• [Stated problem] Put the listing into a numbered list with one line per item, leaving out blank lines and the pictures.

— BEGIN —

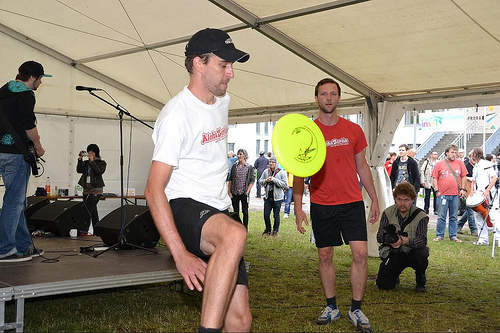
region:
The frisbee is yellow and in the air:
[247, 77, 368, 220]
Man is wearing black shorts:
[158, 170, 246, 254]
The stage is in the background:
[4, 192, 212, 321]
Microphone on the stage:
[68, 65, 167, 233]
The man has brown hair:
[307, 73, 347, 109]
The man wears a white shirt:
[154, 88, 241, 214]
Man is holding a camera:
[379, 160, 441, 290]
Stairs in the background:
[420, 118, 483, 158]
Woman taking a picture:
[65, 123, 116, 229]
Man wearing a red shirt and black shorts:
[288, 78, 388, 254]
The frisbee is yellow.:
[254, 92, 322, 184]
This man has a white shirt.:
[158, 84, 249, 219]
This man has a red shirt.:
[310, 115, 370, 209]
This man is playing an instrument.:
[3, 50, 50, 267]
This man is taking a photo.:
[368, 166, 442, 293]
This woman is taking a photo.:
[58, 134, 118, 230]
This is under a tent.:
[13, 15, 478, 317]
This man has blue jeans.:
[8, 150, 33, 274]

— END —

• [Output below]
1. region:
2. The frisbee is yellow and in the air:
3. [247, 77, 368, 220]
4. Man is wearing black shorts:
5. [158, 170, 246, 254]
6. The stage is in the background:
7. [4, 192, 212, 321]
8. Microphone on the stage:
9. [68, 65, 167, 233]
10. The man has brown hair:
11. [307, 73, 347, 109]
12. The man wears a white shirt:
13. [154, 88, 241, 214]
14. Man is holding a camera:
15. [379, 160, 441, 290]
16. Stairs in the background:
17. [420, 118, 483, 158]
18. Woman taking a picture:
19. [65, 123, 116, 229]
20. Man wearing a red shirt and black shorts:
21. [288, 78, 388, 254]
22. The frisbee is yellow.:
23. [254, 92, 322, 184]
24. This man has a white shirt.:
25. [158, 84, 249, 219]
26. This man has a red shirt.:
27. [310, 115, 370, 209]
28. This man is playing an instrument.:
29. [3, 50, 50, 267]
30. This man is taking a photo.:
31. [368, 166, 442, 293]
32. This woman is taking a photo.:
33. [58, 134, 118, 230]
34. This is under a tent.:
35. [13, 15, 478, 317]
36. This man has blue jeans.:
37. [8, 150, 33, 274]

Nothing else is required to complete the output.